After a year of these monthly events, it got tired and I decided to retire the event but in that year I got to learn a lot about mixing and real DJing and so I was asked to be the new in house DJ for the club and play sets every single Friday night. The money was REALLY good but I managed to pick up a nasty booze and drug abuse problem thanks to free/discounted drinks and patrons eager to share their coke or speed.

So that's the first shitty part of the job. If you have little self control or an addictive personality, you're fucked. By year two, I couldn't afford not to DJ because of massive drug debts and beer tabs.

The second shitty, but less heavy, thing about the gig was dealing with drunk college kids. Particularly college aged girls. I know dude-bro's get a lot of hate for the kind of shit they pull at bars and clubs (and I'm coming for them in a sec), but from a DJ standpoint, there is little worse than dealing with drunk, white, 19-21 year old girls.
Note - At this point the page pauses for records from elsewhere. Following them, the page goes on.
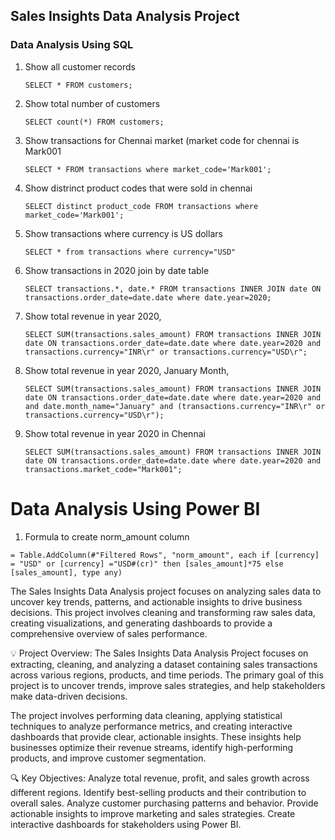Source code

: 
## Sales Insights Data Analysis Project

### Data Analysis Using SQL

1. Show all customer records

    `SELECT * FROM customers;`

1. Show total number of customers

    `SELECT count(*) FROM customers;`

1. Show transactions for Chennai market (market code for chennai is Mark001

    `SELECT * FROM transactions where market_code='Mark001';`

1. Show distrinct product codes that were sold in chennai

    `SELECT distinct product_code FROM transactions where market_code='Mark001';`

1. Show transactions where currency is US dollars

    `SELECT * from transactions where currency="USD"`

1. Show transactions in 2020 join by date table

    `SELECT transactions.*, date.* FROM transactions INNER JOIN date ON transactions.order_date=date.date where date.year=2020;`

1. Show total revenue in year 2020,

    `SELECT SUM(transactions.sales_amount) FROM transactions INNER JOIN date ON transactions.order_date=date.date where date.year=2020 and transactions.currency="INR\r" or transactions.currency="USD\r";`
	
1. Show total revenue in year 2020, January Month,

    `SELECT SUM(transactions.sales_amount) FROM transactions INNER JOIN date ON transactions.order_date=date.date where date.year=2020 and and date.month_name="January" and (transactions.currency="INR\r" or transactions.currency="USD\r");`

1. Show total revenue in year 2020 in Chennai

    `SELECT SUM(transactions.sales_amount) FROM transactions INNER JOIN date ON transactions.order_date=date.date where date.year=2020
and transactions.market_code="Mark001";`


Data Analysis Using Power BI
============================

1. Formula to create norm_amount column

`= Table.AddColumn(#"Filtered Rows", "norm_amount", each if [currency] = "USD" or [currency] ="USD#(cr)" then [sales_amount]*75 else [sales_amount], type any)`


The Sales Insights Data Analysis project focuses on analyzing sales data to uncover key trends, patterns, and actionable insights to drive business decisions. This project involves cleaning and transforming raw sales data, creating visualizations, and generating dashboards to provide a comprehensive overview of sales performance.

💡 Project Overview:
The Sales Insights Data Analysis Project focuses on extracting, cleaning, and analyzing a dataset containing sales transactions across various regions, products, and time periods. The primary goal of this project is to uncover trends, improve sales strategies, and help stakeholders make data-driven decisions.

The project involves performing data cleaning, applying statistical techniques to analyze performance metrics, and creating interactive dashboards that provide clear, actionable insights. These insights help businesses optimize their revenue streams, identify high-performing products, and improve customer segmentation.

🔍 Key Objectives:
Analyze total revenue, profit, and sales growth across different regions.
Identify best-selling products and their contribution to overall sales.
Analyze customer purchasing patterns and behavior.
Provide actionable insights to improve marketing and sales strategies.
Create interactive dashboards for stakeholders using Power BI.
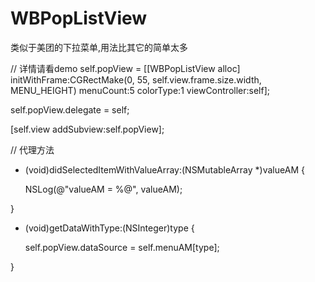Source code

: # WBPopListView
类似于美团的下拉菜单,用法比其它的简单太多

// 详情请看demo
self.popView = [[WBPopListView alloc] initWithFrame:CGRectMake(0, 55, self.view.frame.size.width, MENU_HEIGHT) menuCount:5 colorType:1 viewController:self];

self.popView.delegate = self;

[self.view addSubview:self.popView];


// 代理方法
- (void)didSelectedItemWithValueArray:(NSMutableArray *)valueAM {

    NSLog(@"valueAM = %@", valueAM);

}

- (void)getDataWithType:(NSInteger)type {

    self.popView.dataSource = self.menuAM[type];

}
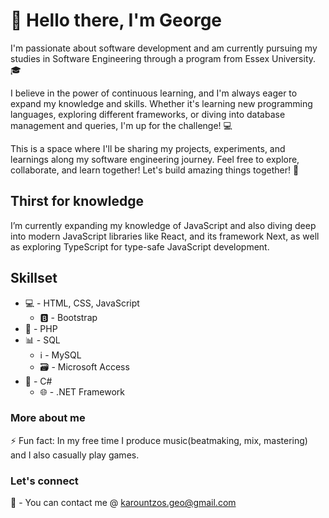 # 👋 Hello there, I'm George 
I'm passionate about software development and am currently pursuing my studies in Software Engineering through a program from Essex University. 🎓

I believe in the power of continuous learning, and I'm always eager to expand my knowledge and skills. Whether it's learning new programming languages, exploring different frameworks, or diving into database management and queries, I'm up for the challenge! 💻

This is a space where I'll be sharing my projects, experiments, and learnings along my software engineering journey. Feel free to explore, collaborate, and learn together! Let's build amazing things together! 🚀

## Thirst for knowledge
I’m currently expanding my knowledge of JavaScript and also diving deep into modern JavaScript libraries like React, and its framework Next, as well as exploring TypeScript for type-safe JavaScript development. 

## Skillset
* 💻 - HTML, CSS, JavaScript
  * 🅱️ - Bootstrap
* 🐘 - PHP
* 📊 - SQL
  * ℹ️ - MySQL
  * 🗃️ - Microsoft Access
* 🔵 - C#
  * 🌐 - .NET Framework

### More about me
⚡ Fun fact: In my free time I produce music(beatmaking, mix, mastering) and I also casually play games.

### Let's connect
📩 - You can contact me @ karountzos.geo@gmail.com
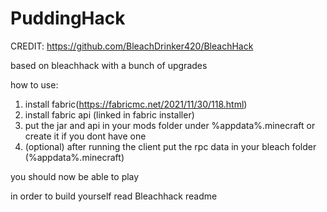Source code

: # PuddingHack
CREDIT:
https://github.com/BleachDrinker420/BleachHack

based on bleachhack with a bunch of upgrades

how to use:
1. install fabric(https://fabricmc.net/2021/11/30/118.html)
2. install fabric api (linked in fabric installer)
3. put the jar and api in your mods folder under %appdata%\.minecraft or create it if you dont have one
4. (optional) after running the client put the rpc data in your bleach folder (%appdata%\.minecraft)

you should now be able to play

in order to build yourself read Bleachhack readme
They're always the ones who come up to the booth and say some racist shit about the music, or come in and spill their drinks all over my expensive equipment that I couldn't afford to replace, or treat my work area like it's their VIP coat check.

Nearly once a night, I'd have some drunk white chick remind me that she paid a whole $6 to get in so I better play Ja Rule or else she and her friends are leaving. They're literally Karen's in training.

And lastly... And the heaviest... honestly, after a while I felt like I was providing the soundtrack to sexual assault. I could see everything in that club from where my booth was, and the grab-assing and the predatory behavior exhibited by men on that dance floor bummed me the fuck out, and I felt like the soulless pop music about getting fucked up and getting laid that I was playing was encouraging it.

No matter how many times I'd have security investigate something I witnessed or how many times I called out a douche on the mic or how many times we took to social media to let people know that this was a female-friendly club and that behavior was absolutely not acceptable there, it just wouldn't stop.

A guy dumped his beer over my girlfriend's head because she rejected him and I said that's fucking it, I'm done. And I'm glad I quit because it made it much easier to get sober.